Water collected from rain barrels should not be used for drinking, cooking or bathing. The lid should be secure so children or animals do not fall into the barrel. You should disconnect the barrel during the winter and attach it in the early spring to fill it for use.
You will need to elevate your rain barrel slightly to make access to the spigot easier. The screened louver vent will prevent mosquitoes from breeding in your barrel. Consider joining multiple barrels for additional capacity. You can add goldfish to your barrel.
Rain barrels are easy to make and it’s much cheaper than buying one. All you really need is a 55 gallon barrel, a spigot, overflow valve and a drill and bit. If you are from the northeast region of Missouri, you can find 55 gallon barrels at the flea market in Rutledge for $10.

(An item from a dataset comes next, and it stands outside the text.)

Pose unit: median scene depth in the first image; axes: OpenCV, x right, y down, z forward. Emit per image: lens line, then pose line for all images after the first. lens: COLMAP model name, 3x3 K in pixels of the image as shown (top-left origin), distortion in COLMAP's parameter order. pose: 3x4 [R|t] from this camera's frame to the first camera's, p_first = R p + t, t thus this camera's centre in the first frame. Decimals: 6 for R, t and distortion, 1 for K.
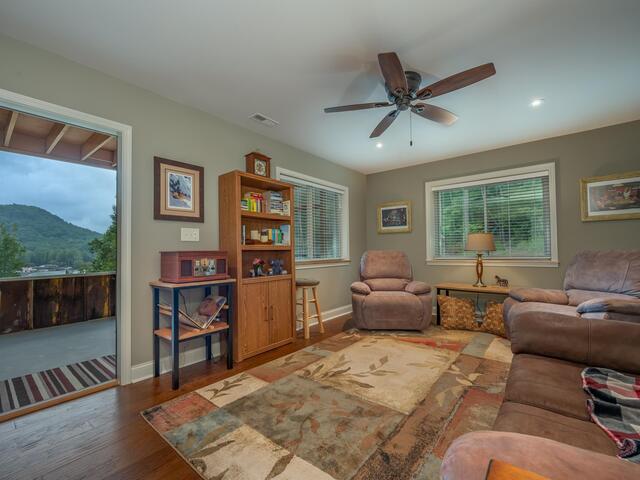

You can get the spigot and over-flow valve at any hardware store. Make sure the valve has pipe threads on one end and hose threads on the other end. You want to be able to attach your water hose to the overflow valve and the spigot.
But, you need pipe threads to insert them into the barrel. You will probably want to drill a hole with a 15/16 inch bit. If you drill your hole this size, you will want to purchase a 3/4 spigot and valve.
You basically drill a hole about 3 inches from the bottom of the barrel and put in your spigot, and drill a hole about 3-4 inches from the top of the barrel for your overflow valve. You can go on the internet to find plans on how to make one.
I love having a rain barrel. It is located about 20 feet away from my garden and since I do not have a spigot on that end of the house, I use the water in the rain barrel to water my garden. I also use the water from the barrel to water my container plants and plants in my raised beds.
If you don’t already have one, try making one this summer. You are sure to love having one too!